BONUS season is in full swing and – despite the dire economic figures released earlier this week – there is likely to be no shortage of cash being splashed in the next few months. Recent figures from Savills show that bankers are due to spend £1bn on homes this year.

But whereas in the old days they’d have made a beeline straight for prime central London: Belgravia, Kensington and Chelsea, now they’re looking for alternatives. Compared to the kind of money flowing in from Russians and Chinese buyers, many London bankers just don’t have the cash to take their pick of the golden postcodes anymore. Says Charlie Bubear of Savills’ Knightsbridge office: “Central London is the land of the super-rich. Most of it is bought up with foreign currency from offshore funds as pied a terres or investments for overseas buyers.”

Not only have prices soared because of huge and unrelenting foreign demand, those without the ability to buy in cash are at a disadvantage. Last year, around 90 per cent of Savills’ prime property was bought outright. “It’s a cash-is-king world now and that expectation is not likely to change,” says Bubear.

Of course, even if dispensed as deferred shares and not what they once were, bonuses are still good and enable most bankers to get good mortgages. But a shift in attitude has taken place.

James Grillo, of Chesterton Humberts, says that in the past, only the very richest bankers would have bought homes in the countryside and they’d have been trophy palaces. “Five per cent would spend astronomical amounts on trophy houses in the home counties. Now 30 to 40 per cent of bankers are buying solid family homes in the country.
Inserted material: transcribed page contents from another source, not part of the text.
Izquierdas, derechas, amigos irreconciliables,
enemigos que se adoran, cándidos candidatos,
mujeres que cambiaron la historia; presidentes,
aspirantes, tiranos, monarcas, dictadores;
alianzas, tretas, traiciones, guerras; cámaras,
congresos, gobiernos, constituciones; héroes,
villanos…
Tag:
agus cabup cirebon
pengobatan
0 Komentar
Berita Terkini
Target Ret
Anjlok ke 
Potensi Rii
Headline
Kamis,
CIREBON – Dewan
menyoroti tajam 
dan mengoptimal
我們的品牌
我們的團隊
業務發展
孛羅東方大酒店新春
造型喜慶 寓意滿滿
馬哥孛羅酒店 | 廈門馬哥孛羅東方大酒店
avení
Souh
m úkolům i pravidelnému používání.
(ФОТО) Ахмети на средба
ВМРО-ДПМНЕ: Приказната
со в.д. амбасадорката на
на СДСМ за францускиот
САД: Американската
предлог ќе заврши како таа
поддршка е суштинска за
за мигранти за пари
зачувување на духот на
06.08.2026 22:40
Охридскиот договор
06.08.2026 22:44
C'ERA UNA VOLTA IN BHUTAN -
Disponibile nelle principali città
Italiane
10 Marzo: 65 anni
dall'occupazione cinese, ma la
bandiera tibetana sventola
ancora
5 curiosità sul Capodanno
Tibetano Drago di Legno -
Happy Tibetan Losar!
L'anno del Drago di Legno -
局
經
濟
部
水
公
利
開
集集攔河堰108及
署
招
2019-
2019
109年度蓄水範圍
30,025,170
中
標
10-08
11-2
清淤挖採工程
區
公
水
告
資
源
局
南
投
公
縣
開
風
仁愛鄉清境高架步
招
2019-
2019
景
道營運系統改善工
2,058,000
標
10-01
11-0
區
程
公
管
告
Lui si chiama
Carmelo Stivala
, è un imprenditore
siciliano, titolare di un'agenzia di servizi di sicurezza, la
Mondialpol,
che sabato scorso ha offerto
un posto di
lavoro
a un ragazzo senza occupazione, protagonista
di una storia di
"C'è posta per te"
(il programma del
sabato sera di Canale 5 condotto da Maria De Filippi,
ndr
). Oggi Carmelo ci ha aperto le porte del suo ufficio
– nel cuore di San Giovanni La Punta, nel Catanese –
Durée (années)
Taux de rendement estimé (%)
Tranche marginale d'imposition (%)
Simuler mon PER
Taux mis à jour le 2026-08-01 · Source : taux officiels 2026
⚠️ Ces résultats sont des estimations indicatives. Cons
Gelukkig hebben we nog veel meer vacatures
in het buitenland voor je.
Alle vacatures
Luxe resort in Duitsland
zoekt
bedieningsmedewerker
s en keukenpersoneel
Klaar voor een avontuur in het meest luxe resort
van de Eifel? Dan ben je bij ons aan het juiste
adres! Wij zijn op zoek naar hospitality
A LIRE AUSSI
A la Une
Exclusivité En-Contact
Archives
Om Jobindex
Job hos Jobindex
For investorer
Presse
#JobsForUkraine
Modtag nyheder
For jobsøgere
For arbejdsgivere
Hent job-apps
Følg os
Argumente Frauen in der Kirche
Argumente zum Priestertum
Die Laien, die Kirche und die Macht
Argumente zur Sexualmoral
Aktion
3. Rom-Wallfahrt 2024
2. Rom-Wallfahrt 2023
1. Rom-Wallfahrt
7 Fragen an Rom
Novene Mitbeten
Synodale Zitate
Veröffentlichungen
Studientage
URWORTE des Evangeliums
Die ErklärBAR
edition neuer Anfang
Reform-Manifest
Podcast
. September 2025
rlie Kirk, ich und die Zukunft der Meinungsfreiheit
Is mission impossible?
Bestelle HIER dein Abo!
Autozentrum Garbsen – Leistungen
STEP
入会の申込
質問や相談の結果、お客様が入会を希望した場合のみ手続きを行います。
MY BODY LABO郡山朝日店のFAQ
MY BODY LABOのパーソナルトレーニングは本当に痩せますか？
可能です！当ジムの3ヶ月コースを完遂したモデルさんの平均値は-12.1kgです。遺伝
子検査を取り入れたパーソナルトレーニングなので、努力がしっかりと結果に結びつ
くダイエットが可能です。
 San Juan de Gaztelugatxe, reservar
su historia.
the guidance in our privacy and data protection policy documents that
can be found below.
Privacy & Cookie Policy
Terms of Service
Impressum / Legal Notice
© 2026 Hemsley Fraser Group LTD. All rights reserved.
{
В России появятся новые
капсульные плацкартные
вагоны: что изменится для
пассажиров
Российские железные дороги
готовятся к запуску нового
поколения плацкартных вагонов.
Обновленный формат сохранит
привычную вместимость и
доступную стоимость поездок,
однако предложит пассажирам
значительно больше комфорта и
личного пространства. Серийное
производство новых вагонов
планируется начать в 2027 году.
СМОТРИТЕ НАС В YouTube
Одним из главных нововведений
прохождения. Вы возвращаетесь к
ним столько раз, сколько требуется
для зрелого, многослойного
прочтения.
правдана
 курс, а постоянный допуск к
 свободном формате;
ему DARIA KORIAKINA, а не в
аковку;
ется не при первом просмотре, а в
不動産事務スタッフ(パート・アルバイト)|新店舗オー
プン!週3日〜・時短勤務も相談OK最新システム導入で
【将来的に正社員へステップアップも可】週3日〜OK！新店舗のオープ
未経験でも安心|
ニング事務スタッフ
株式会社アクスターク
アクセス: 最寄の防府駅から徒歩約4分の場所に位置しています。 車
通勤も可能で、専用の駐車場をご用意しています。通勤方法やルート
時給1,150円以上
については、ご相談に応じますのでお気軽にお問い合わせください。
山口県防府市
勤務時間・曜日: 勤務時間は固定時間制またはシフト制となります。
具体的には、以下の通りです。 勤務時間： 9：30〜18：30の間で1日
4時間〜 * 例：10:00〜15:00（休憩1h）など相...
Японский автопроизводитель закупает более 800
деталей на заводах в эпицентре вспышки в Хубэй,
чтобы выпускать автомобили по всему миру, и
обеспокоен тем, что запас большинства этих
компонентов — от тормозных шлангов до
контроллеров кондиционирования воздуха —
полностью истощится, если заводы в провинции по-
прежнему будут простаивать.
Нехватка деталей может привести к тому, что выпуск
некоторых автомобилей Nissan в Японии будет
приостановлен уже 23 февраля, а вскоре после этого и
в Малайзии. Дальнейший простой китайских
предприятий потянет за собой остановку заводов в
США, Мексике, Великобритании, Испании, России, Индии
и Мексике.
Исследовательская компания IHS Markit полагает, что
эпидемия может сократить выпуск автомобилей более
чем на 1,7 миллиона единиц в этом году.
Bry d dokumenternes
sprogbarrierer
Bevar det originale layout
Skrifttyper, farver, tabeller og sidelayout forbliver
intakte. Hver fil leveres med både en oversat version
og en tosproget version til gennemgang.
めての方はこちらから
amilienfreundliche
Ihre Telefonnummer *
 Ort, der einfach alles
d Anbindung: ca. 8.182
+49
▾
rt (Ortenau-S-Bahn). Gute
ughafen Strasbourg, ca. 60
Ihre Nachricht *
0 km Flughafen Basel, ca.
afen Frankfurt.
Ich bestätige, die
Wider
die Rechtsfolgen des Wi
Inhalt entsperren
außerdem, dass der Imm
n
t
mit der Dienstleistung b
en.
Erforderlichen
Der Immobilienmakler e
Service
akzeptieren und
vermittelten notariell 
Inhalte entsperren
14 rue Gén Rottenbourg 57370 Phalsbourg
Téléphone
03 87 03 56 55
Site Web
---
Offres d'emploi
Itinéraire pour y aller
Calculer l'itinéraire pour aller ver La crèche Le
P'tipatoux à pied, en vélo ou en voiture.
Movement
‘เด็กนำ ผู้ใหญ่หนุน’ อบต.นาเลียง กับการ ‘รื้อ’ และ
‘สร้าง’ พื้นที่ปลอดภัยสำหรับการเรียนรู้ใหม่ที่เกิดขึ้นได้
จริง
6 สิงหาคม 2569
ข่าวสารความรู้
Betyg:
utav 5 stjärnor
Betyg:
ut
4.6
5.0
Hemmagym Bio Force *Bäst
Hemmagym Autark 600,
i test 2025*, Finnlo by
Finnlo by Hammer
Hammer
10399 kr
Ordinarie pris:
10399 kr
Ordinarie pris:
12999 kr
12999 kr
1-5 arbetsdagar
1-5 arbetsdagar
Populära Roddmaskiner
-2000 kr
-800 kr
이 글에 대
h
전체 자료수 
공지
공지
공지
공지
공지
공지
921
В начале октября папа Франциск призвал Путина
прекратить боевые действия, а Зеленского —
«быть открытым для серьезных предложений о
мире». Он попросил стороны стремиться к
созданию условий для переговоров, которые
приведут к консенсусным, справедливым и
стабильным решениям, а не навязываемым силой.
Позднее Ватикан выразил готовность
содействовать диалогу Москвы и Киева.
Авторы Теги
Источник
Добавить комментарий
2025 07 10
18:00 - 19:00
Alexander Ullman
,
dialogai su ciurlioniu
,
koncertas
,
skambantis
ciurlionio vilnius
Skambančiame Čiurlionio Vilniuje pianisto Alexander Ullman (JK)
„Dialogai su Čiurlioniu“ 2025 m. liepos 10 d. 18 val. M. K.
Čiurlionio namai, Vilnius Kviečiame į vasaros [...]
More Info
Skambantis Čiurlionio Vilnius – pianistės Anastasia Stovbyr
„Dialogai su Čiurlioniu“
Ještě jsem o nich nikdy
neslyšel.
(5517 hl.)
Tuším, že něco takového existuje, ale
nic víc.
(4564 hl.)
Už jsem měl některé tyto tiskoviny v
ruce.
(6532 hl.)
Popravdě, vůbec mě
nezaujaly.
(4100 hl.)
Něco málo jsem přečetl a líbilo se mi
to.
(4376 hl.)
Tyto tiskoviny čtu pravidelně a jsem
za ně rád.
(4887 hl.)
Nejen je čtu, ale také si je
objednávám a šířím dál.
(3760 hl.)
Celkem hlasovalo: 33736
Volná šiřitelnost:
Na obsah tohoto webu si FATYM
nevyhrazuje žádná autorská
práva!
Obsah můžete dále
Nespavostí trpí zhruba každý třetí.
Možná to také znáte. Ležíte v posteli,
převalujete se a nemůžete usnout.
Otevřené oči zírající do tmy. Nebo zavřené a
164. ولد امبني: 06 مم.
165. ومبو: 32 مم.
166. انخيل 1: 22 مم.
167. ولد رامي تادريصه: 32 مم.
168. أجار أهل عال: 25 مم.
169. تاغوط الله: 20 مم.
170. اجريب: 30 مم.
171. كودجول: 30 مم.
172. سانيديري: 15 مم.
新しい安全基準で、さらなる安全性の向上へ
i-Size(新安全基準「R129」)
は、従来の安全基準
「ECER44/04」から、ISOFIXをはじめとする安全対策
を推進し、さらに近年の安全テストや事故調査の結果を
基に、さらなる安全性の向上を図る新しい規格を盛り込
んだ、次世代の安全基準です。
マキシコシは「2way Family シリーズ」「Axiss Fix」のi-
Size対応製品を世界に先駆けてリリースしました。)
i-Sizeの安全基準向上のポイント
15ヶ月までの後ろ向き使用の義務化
That is what’s changed: the attitude, that central London perhaps isn’t the only option.”

Christopher Hilland, a senior banker that lives in Sevenoaks, says: “Sevenoaks is more expensive than most parts of London, but still significantly cheaper than the best bits. If I bought the same kind of house I have now in somewhere like Hampstead of Highgate I estimate it could cost at least £200,000 more. No one knows where the bonus situation is going, so I’d rather just be prudent.”

Good new rail routes and motorways make commuting from the home counties and other countryside locations less of an issue and – of course – technology means more opportunities to work from home. Grillo says: “What we’re seeing is that banker buyers who once upon a time would have said: ‘I must be in Chelsea/Kensington’ are considering alternatives.” Other commuter areas are opening up, too. West Sussex and its borders is becoming “huge” for bankers, says Grillo, thanks to the Hindhead Bypass that will complete the dual carriageway link between London and Portsmouth and revolutionise travel between the capital and Surrey, Hampshire and West Sussex. US bond traders can wake up in leafy Petersfield, say (east Hampshire) at 5AM and be in their office in Curzon Street by 6:30, hence the appeal.

As Bubear puts it: says: “Prime central London is the hunting ground of super wealthy- it always has been and always will be.” For anyone else, new horizons have had to open and they’re getting better all the time.

Nestled in the idyllic countryside of the South Downs, yet only an hour and a quarter’s commuting distance from London, property in Petersfield is understandably sought-after. The town has its own railway station on the Portsmouth Direct Line which runs to Waterloo, and good access to the A3. £1m will buy you a rambling country house near to the famously bohemian private school, Bedales.

This once unassuming district of London has morphed into a property hotspot, luring well-heeled professionals south of the river with the promise of sturdy, red brick period properties, chichi boutiques and the lowest council tax in the country. Central London is on the doorstep, with trains from Wandsworth Town to Waterloo taking 15 minutes plus the exciting option of a river bus to Blackfriars.

A picturesque village situated at the southern perimeters of London, Chipstead’s inhabitants are a fiercely protective bunch who have resisted the installation of street lighting in their quest to preserve its unique character. Impressive, detached properties are on the market for around £2m. The prestigious independent school, Sevenoaks School, is close by.

Recently ranked as the most moved to area in Britain, it seems that there is more to Canterbury than simply a cathedral. Good value property is a major draw: extensive, grade II listed residences can be snapped up for under a million pounds. Commuting to London is relatively painless thanks to a new high-speed rail link from Canterbury to St. Pancras which has a journey time of just an hour.